Scrive Rovelli: “Stella di Planck è il nome che si dà all’intero fenomeno: la stella che sprofonda nel buco nero, il rimbalzo, il buco bianco, fino a che tutto esce di nuovo”. La fisica ha un aspetto bivalente: da una parte la scienza e dall’altra la filosofia. E anche stavolta Rovelli non manca di parlare molto della questione tempo, del fatto che sia un aspetto legato al disequilibrio dell’universo e che faccia sì che ogni processo sia irreversibile finché persiste questa situazione di disequilibrio perché, aggiunge, “in un universo in equilibrio nessun fenomeno ci permetterebbe di distinguere il passato dal futuro: non potremmo dire in che direzione va il tempo”. Temi un po’ complessi e non troppo intuitivi, ma certamente affascinanti, come quello per cui il passato e il futuro sono solo questione di prospettiva.
Alla fine del libro lo scrittore propone l’annosa domanda: “I buchi bianchi ci sono davvero?”. A questa domanda nessuno è ancora in grado di dare una risposta.
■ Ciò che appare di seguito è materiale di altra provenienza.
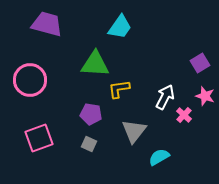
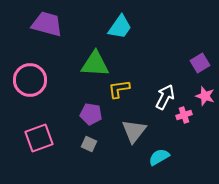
pink cross: rotated 28 degrees clockwise
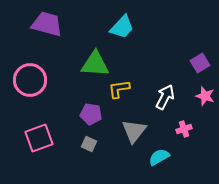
cyan trapezoid: moved 2 px right; rotated 8 degrees clockwise
pink cross: moved 14 px down
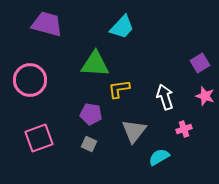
white arrow: rotated 45 degrees counterclockwise
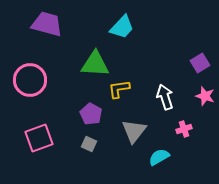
purple pentagon: rotated 20 degrees clockwise
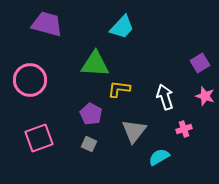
yellow L-shape: rotated 15 degrees clockwise
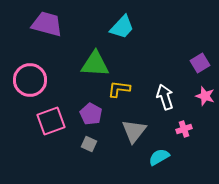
pink square: moved 12 px right, 17 px up
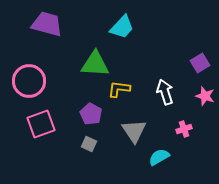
pink circle: moved 1 px left, 1 px down
white arrow: moved 5 px up
pink square: moved 10 px left, 3 px down
gray triangle: rotated 12 degrees counterclockwise
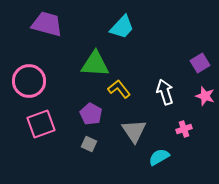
yellow L-shape: rotated 45 degrees clockwise
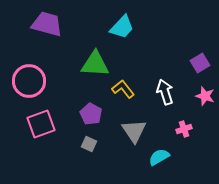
yellow L-shape: moved 4 px right
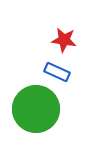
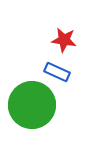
green circle: moved 4 px left, 4 px up
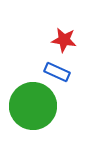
green circle: moved 1 px right, 1 px down
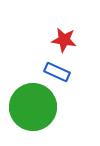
green circle: moved 1 px down
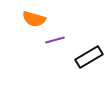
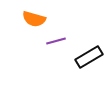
purple line: moved 1 px right, 1 px down
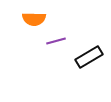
orange semicircle: rotated 15 degrees counterclockwise
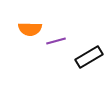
orange semicircle: moved 4 px left, 10 px down
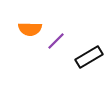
purple line: rotated 30 degrees counterclockwise
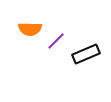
black rectangle: moved 3 px left, 3 px up; rotated 8 degrees clockwise
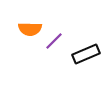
purple line: moved 2 px left
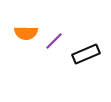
orange semicircle: moved 4 px left, 4 px down
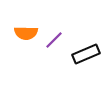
purple line: moved 1 px up
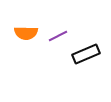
purple line: moved 4 px right, 4 px up; rotated 18 degrees clockwise
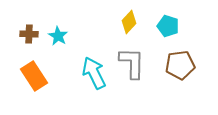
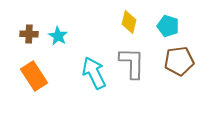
yellow diamond: rotated 30 degrees counterclockwise
brown pentagon: moved 1 px left, 4 px up
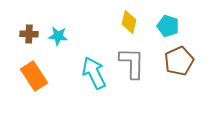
cyan star: rotated 24 degrees counterclockwise
brown pentagon: rotated 16 degrees counterclockwise
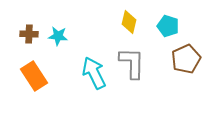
brown pentagon: moved 7 px right, 2 px up
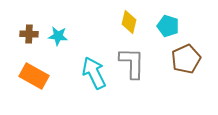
orange rectangle: rotated 28 degrees counterclockwise
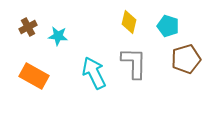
brown cross: moved 1 px left, 7 px up; rotated 30 degrees counterclockwise
brown pentagon: rotated 8 degrees clockwise
gray L-shape: moved 2 px right
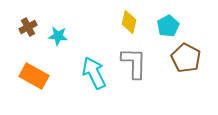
cyan pentagon: rotated 25 degrees clockwise
brown pentagon: moved 1 px up; rotated 28 degrees counterclockwise
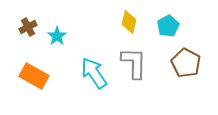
cyan star: moved 1 px left; rotated 30 degrees clockwise
brown pentagon: moved 5 px down
cyan arrow: rotated 8 degrees counterclockwise
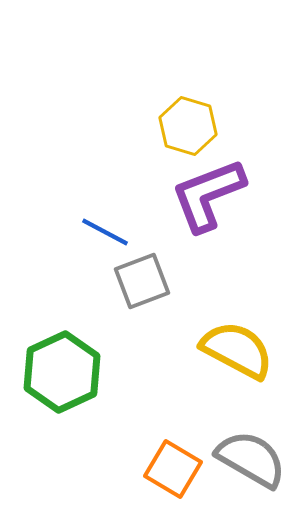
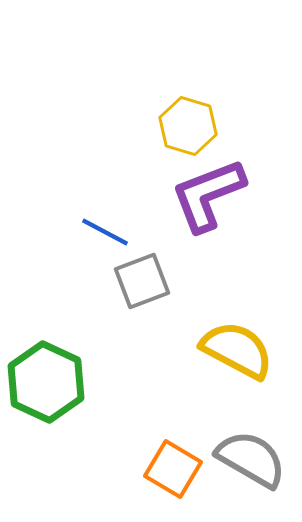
green hexagon: moved 16 px left, 10 px down; rotated 10 degrees counterclockwise
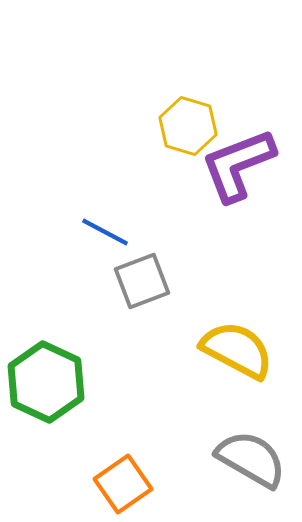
purple L-shape: moved 30 px right, 30 px up
orange square: moved 50 px left, 15 px down; rotated 24 degrees clockwise
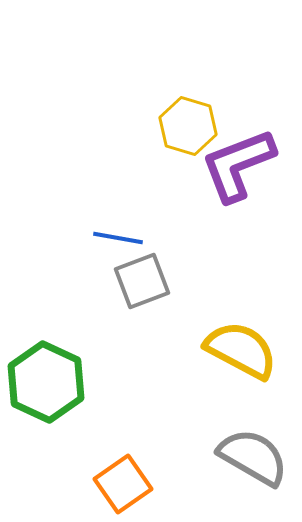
blue line: moved 13 px right, 6 px down; rotated 18 degrees counterclockwise
yellow semicircle: moved 4 px right
gray semicircle: moved 2 px right, 2 px up
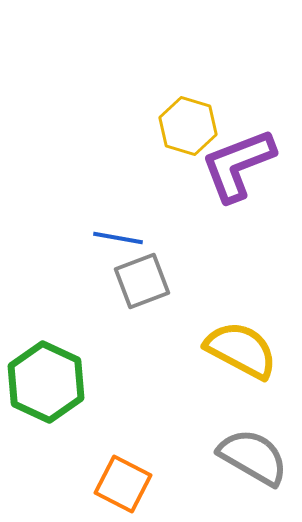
orange square: rotated 28 degrees counterclockwise
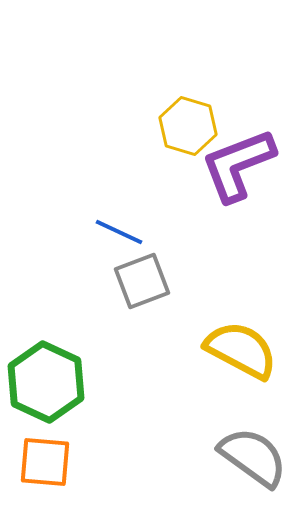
blue line: moved 1 px right, 6 px up; rotated 15 degrees clockwise
gray semicircle: rotated 6 degrees clockwise
orange square: moved 78 px left, 22 px up; rotated 22 degrees counterclockwise
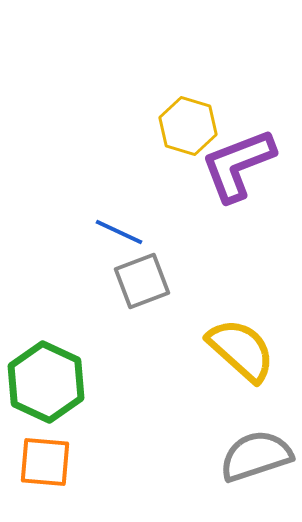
yellow semicircle: rotated 14 degrees clockwise
gray semicircle: moved 3 px right, 1 px up; rotated 54 degrees counterclockwise
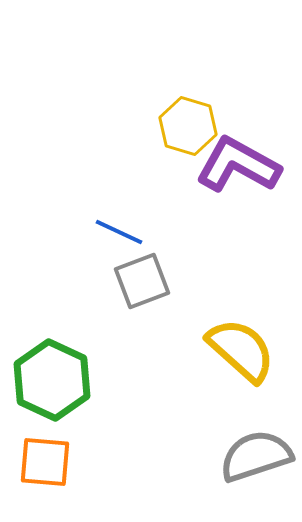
purple L-shape: rotated 50 degrees clockwise
green hexagon: moved 6 px right, 2 px up
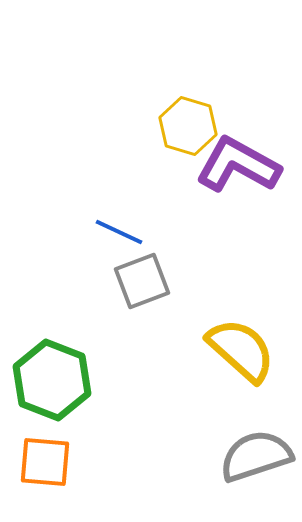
green hexagon: rotated 4 degrees counterclockwise
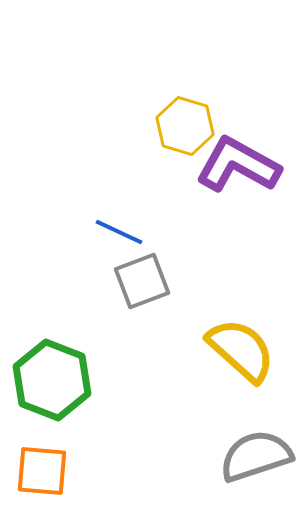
yellow hexagon: moved 3 px left
orange square: moved 3 px left, 9 px down
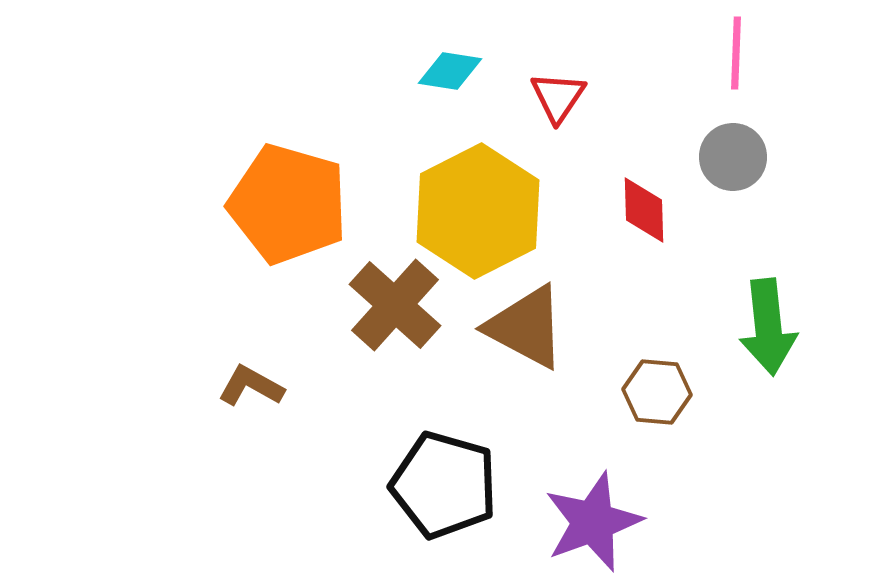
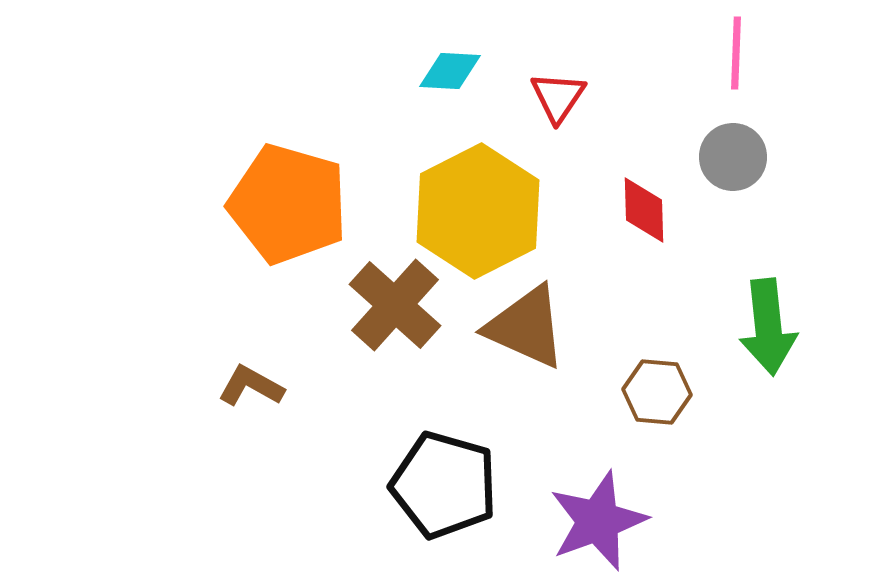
cyan diamond: rotated 6 degrees counterclockwise
brown triangle: rotated 4 degrees counterclockwise
purple star: moved 5 px right, 1 px up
Di certo individuarli, seppure potrebbero essere a miliardi, non sarà semplice perché visto che gran parte del buco nero perde materiale ed energia (evapora) prima di collassare e trasformarsi eventualmente in un buco bianco, quest’ultimo avrebbe la grandezza di un capello e, spiega Rovelli, “a differenza di un capello, non ha cariche elettriche quindi non interagisce con la luce: non si vede. Ha solo una debolissima forza di gravità”. Eppure, aggiunge, “forse potremmo anche averli già rilevati da parecchio, senza averli ancora riconosciuti: gli astronomi – aggiunge – hanno da tempo osservato che l’universo pullula di una misteriosa polvere invisibile, che si mostra solo per la sua gravità. E’ chiamata la ‘materia ‘oscura’”.
E così Rovelli aggiunge un ultimo tassello alla sua teoria e scrive idealmente la parola "continua" al termine del suo libro dove, con la teoria della gravita' quantistica a loop sui buchi bianchi, potrebbe aver risolto uno dei più grandi misteri del cosmo.